## INPUT FOR THIS TASK

-- Begin --

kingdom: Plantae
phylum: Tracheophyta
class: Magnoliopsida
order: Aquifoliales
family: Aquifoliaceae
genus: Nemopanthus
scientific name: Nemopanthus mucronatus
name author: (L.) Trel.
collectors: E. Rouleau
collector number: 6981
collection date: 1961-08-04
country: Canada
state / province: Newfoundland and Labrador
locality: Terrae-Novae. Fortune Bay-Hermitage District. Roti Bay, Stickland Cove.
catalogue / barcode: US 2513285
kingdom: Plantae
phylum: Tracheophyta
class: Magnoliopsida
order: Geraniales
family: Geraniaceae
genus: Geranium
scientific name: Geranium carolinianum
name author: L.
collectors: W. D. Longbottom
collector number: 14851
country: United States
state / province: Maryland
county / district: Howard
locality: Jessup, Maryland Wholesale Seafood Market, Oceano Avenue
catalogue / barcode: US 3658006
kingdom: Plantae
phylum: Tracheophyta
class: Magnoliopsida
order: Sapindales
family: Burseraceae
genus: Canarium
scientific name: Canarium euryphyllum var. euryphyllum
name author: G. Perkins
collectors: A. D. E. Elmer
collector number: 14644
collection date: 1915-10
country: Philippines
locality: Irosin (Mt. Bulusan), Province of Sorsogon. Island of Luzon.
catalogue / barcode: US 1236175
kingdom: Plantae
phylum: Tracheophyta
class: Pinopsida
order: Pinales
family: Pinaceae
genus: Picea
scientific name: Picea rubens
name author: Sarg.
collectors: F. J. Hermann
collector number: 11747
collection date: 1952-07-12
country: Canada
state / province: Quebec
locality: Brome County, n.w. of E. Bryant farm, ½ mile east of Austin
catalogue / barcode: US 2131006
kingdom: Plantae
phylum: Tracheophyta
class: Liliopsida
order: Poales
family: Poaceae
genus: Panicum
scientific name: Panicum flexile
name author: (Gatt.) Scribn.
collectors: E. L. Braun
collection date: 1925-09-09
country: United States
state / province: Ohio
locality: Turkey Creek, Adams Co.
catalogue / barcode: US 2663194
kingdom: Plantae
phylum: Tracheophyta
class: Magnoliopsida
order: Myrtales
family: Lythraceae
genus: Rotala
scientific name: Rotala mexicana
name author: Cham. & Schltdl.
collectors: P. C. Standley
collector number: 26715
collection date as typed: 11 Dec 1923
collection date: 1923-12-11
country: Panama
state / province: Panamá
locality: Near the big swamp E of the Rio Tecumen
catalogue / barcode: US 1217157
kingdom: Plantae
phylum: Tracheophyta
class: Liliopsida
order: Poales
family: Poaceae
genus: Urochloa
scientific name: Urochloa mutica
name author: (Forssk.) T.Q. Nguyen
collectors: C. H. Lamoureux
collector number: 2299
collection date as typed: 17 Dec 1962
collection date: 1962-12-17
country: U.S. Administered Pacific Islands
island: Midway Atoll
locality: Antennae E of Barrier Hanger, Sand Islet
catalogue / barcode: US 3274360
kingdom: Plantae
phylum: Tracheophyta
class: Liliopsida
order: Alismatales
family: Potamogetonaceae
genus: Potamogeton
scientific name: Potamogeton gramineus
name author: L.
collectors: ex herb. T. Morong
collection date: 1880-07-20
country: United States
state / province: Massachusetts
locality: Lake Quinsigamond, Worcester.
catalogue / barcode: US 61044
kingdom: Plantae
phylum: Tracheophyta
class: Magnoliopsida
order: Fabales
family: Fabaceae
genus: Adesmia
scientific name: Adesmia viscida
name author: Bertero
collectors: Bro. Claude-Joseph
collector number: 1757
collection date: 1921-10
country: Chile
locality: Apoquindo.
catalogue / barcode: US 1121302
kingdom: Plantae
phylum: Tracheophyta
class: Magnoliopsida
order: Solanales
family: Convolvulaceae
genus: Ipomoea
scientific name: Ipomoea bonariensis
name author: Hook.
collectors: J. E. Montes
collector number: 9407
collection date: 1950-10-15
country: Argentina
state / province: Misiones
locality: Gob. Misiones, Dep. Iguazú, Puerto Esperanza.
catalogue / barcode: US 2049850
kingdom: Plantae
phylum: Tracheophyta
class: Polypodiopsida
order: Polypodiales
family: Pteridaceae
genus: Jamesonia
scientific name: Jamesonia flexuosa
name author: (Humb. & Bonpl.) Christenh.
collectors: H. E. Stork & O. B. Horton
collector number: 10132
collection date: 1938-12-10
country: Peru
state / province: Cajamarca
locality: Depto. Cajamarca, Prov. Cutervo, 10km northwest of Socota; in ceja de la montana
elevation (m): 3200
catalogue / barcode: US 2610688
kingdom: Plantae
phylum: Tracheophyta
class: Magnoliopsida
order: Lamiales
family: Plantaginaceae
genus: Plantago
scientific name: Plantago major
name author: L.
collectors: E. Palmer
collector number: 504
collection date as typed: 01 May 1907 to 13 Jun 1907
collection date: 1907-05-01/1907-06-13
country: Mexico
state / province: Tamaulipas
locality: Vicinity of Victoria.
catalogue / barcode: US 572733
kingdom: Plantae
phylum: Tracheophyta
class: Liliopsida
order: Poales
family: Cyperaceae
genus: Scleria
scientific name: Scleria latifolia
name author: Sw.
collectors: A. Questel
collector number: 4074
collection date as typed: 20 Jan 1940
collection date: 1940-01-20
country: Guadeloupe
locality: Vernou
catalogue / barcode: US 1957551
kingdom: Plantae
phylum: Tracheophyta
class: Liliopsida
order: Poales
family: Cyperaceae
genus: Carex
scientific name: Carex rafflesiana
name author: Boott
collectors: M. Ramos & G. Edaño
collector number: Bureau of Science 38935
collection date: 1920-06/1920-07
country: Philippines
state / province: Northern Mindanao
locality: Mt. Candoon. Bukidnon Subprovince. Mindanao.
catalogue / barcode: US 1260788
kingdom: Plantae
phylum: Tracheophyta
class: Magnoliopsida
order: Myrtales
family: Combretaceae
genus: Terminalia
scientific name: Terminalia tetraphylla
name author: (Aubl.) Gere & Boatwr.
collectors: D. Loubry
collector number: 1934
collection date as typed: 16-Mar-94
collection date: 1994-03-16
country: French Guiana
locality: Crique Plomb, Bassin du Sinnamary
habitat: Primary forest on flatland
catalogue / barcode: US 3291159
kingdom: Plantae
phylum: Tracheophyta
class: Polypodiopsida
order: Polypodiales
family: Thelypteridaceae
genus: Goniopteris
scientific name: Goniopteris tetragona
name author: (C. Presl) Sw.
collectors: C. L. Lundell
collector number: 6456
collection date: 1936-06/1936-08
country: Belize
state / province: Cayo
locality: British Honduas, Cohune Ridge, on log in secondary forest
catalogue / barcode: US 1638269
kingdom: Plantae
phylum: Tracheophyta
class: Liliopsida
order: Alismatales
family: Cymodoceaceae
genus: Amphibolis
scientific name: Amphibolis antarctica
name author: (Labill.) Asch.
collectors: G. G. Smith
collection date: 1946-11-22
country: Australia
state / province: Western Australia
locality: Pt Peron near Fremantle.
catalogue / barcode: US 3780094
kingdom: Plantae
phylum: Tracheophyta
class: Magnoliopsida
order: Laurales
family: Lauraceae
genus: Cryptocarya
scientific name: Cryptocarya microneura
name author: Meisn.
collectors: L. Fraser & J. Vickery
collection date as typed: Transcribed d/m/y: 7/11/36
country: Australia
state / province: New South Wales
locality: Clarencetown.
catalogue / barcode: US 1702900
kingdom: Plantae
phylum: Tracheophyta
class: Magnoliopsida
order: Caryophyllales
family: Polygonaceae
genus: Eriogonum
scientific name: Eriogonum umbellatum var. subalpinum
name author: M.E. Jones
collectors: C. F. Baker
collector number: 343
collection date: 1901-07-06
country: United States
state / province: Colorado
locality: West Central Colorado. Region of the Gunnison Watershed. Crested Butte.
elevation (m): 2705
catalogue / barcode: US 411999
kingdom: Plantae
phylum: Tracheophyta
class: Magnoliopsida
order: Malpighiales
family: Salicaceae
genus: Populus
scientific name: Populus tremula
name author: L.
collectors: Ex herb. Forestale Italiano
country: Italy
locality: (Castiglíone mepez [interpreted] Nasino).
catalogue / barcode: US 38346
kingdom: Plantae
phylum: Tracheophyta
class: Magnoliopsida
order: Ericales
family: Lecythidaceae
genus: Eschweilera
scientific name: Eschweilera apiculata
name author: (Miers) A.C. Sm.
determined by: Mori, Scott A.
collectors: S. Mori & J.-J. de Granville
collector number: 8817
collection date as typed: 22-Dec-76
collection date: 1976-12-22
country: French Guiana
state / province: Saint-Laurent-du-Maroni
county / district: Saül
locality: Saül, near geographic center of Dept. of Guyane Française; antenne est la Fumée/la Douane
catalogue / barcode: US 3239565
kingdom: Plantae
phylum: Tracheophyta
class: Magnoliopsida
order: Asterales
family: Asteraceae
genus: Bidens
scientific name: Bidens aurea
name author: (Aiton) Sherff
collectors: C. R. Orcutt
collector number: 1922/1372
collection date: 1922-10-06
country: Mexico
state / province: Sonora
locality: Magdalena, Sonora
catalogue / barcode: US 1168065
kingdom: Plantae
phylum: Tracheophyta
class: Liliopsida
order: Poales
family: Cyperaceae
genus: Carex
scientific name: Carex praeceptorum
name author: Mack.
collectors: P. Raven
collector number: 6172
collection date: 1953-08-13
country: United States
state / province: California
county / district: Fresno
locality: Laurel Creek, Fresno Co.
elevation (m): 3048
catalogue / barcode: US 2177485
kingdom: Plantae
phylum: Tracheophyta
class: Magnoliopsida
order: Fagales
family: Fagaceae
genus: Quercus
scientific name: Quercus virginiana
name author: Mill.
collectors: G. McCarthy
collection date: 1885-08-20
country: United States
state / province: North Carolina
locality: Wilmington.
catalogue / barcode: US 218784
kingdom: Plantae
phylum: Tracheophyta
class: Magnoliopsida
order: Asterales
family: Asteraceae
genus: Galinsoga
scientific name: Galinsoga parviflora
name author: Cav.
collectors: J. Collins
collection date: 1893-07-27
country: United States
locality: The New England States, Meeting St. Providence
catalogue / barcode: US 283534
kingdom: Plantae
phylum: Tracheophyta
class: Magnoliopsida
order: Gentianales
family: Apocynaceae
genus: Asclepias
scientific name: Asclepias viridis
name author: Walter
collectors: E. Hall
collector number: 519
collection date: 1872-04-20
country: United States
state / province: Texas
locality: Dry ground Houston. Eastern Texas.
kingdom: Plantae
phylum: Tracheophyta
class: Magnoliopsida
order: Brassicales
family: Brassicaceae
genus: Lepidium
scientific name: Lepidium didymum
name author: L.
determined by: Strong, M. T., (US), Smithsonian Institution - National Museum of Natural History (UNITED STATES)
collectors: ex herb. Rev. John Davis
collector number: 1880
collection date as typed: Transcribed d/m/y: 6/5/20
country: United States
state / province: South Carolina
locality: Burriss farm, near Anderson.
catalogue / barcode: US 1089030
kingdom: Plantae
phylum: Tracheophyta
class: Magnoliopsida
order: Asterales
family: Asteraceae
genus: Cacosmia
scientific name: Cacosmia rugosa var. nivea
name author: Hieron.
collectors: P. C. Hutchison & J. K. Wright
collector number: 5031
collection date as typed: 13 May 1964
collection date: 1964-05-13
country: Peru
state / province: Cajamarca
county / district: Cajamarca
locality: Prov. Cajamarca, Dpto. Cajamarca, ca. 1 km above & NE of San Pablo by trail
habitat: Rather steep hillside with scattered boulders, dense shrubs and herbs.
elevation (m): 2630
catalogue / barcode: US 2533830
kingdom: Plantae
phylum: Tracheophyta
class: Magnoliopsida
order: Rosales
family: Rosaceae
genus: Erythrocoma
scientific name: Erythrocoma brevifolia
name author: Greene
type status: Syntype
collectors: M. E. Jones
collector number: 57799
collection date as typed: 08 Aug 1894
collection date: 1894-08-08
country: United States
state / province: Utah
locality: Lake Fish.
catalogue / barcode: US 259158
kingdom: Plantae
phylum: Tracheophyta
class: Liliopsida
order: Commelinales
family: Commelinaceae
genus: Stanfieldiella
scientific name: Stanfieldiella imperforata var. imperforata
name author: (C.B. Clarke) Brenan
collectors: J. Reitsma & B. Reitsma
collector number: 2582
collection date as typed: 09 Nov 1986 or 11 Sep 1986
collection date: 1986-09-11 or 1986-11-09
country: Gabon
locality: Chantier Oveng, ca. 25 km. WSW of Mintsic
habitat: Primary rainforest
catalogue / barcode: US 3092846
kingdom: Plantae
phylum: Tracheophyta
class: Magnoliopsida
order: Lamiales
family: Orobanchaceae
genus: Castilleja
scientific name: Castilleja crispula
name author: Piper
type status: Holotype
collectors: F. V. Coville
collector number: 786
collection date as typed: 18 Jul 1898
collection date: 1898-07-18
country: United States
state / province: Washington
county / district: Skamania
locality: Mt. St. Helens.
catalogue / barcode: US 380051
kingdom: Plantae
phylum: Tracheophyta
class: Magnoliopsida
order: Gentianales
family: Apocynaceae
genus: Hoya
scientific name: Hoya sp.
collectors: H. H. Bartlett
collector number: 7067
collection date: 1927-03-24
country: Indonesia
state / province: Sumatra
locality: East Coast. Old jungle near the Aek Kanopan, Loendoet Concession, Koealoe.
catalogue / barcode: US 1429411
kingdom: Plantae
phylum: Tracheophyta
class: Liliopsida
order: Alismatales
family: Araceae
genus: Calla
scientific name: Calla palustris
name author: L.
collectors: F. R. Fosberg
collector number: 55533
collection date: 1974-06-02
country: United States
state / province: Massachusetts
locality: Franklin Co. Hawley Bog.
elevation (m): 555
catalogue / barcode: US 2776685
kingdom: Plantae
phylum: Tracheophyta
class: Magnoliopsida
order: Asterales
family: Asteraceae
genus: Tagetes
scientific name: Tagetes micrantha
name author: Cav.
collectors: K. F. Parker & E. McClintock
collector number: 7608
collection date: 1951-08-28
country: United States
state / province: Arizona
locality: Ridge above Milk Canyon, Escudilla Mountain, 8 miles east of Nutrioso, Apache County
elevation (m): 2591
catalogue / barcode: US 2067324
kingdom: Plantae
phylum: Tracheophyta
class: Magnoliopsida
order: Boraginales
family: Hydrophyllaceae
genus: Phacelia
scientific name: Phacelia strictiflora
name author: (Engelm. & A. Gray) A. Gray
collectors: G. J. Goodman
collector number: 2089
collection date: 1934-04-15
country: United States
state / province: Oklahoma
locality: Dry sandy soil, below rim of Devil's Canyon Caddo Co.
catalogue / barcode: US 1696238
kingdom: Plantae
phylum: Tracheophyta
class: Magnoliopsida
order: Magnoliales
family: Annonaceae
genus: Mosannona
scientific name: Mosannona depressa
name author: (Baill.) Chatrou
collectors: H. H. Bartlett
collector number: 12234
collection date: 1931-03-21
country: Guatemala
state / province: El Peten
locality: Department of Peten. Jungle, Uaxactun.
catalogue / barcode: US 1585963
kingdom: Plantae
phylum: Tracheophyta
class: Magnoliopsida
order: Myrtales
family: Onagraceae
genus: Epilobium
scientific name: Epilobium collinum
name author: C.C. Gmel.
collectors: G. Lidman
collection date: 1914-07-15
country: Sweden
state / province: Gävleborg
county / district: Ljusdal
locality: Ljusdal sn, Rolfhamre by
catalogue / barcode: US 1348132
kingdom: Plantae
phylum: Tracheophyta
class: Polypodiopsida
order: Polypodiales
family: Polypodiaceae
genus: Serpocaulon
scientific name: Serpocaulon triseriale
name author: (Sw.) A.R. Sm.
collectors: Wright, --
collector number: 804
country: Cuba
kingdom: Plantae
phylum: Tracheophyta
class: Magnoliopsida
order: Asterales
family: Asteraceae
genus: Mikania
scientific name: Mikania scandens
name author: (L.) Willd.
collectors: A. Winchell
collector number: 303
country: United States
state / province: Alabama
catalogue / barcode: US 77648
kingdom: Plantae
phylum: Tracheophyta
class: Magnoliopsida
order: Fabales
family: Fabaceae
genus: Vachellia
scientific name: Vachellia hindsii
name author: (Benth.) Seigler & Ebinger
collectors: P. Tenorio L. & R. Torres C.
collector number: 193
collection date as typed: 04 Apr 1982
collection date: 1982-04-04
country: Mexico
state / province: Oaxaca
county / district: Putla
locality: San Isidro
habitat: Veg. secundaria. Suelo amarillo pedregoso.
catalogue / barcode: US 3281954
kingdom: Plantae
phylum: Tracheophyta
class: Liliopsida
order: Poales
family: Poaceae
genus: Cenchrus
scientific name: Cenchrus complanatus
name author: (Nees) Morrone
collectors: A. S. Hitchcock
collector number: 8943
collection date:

-- End --

## EXERCISE OBJECTIVE
Format the data from its start up to and including the line containing "state / province: Newfoundland and Labrador" as a Markdown table with the columns Row and Line. Number each line in Row and omit blank lines.

## RESPONSE
| Row | Line |
|---|---|
| 1 | kingdom: Plantae |
| 2 | phylum: Tracheophyta |
| 3 | class: Magnoliopsida |
| 4 | order: Aquifoliales |
| 5 | family: Aquifoliaceae |
| 6 | genus: Nemopanthus |
| 7 | scientific name: Nemopanthus mucronatus |
| 8 | name author: (L.) Trel. |
| 9 | collectors: E. Rouleau |
| 10 | collector number: 6981 |
| 11 | collection date: 1961-08-04 |
| 12 | country: Canada |
| 13 | state / province: Newfoundland and Labrador |